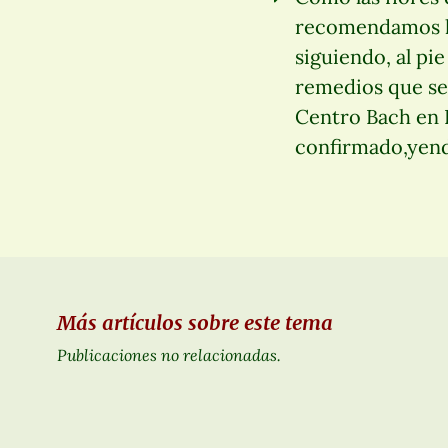
recomendamos las
siguiendo, al pie
remedios que se 
Centro Bach en 
confirmado,yendo
Más artículos sobre este tema
Publicaciones no relacionadas.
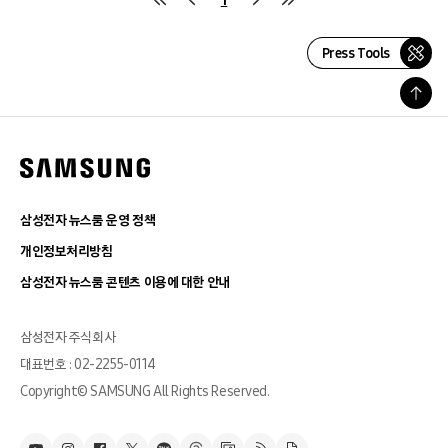
Press Tools
삼성전자 뉴스룸 운영 정책
개인정보처리방침
삼성전자 뉴스룸 콘텐츠 이용에 대한 안내
삼성전자 주식회사
대표번호 : 02-2255-0114
Copyright© SAMSUNG All Rights Reserved.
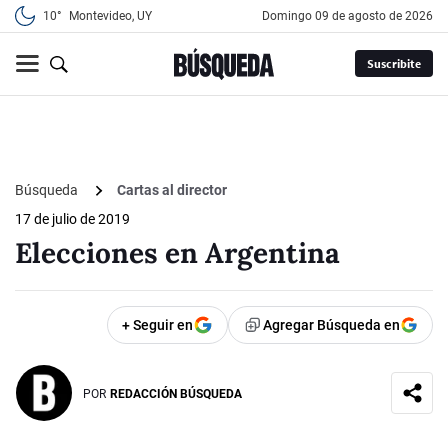
10°
Montevideo, UY
domingo 09 de agosto de 2026
Suscribite
Búsqueda
Cartas al director
17 de julio de 2019
Elecciones en Argentina
+ Seguir en
Agregar Búsqueda en
POR
REDACCIÓN BÚSQUEDA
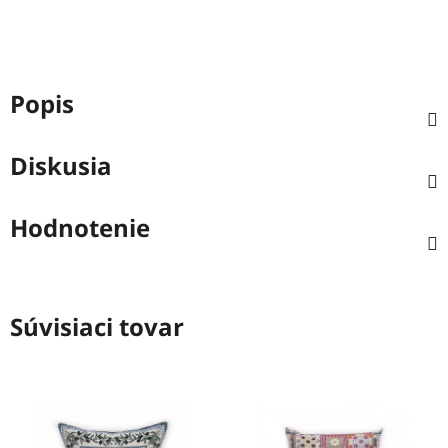
Popis
Diskusia
Hodnotenie
Súvisiaci tovar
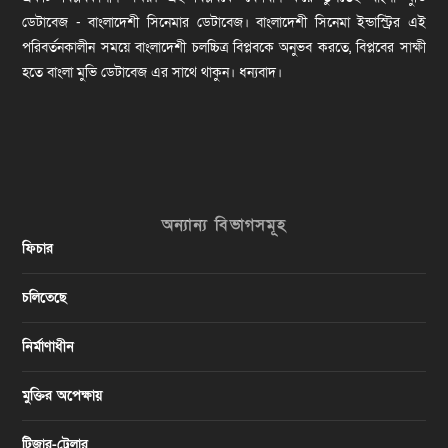
ডেটাবেজ - বাংলাদেশী সিনেমার ডেটাবেজ। বাংলাদেশী সিনেমা ইন্ডাস্ট্রির এই
পরিবর্তনকালীন সময়ে বাংলাদেশী চলচ্চিত্র বিপ্লবকে অনুভব করতে, বিপ্লবের সাক্ষী
হতে বাংলা মুভি ডেটাবেজ এর সাথে থাকুন। ধন্যবাদ।
অন্যান্য বিভাগসমূহ
ফিচার
চলিতেছে
নির্মাণাধীন
মুক্তির অপেক্ষায়
টিজার-ট্রেলার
----------
*Task details*.
Could you reproduce exactly, and only, the lines from the one containing "Montevideo, UY" through the end of the records above, both included, while leaving out the pictures?

*The answer*.
Montevideo, UY
domingo 09 de agosto de 2026
Suscribite
Búsqueda
Cartas al director
17 de julio de 2019
Elecciones en Argentina
+ Seguir en
Agregar Búsqueda en
POR
REDACCIÓN BÚSQUEDA
Popis
Diskusia
Hodnotenie
Súvisiaci tovar
ডেটাবেজ - বাংলাদেশী সিনেমার ডেটাবেজ। বাংলাদেশী সিনেমা ইন্ডাস্ট্রির এই
পরিবর্তনকালীন সময়ে বাংলাদেশী চলচ্চিত্র বিপ্লবকে অনুভব করতে, বিপ্লবের সাক্ষী
হতে বাংলা মুভি ডেটাবেজ এর সাথে থাকুন। ধন্যবাদ।
অন্যান্য বিভাগসমূহ
ফিচার
চলিতেছে
নির্মাণাধীন
মুক্তির অপেক্ষায়
টিজার-ট্রেলার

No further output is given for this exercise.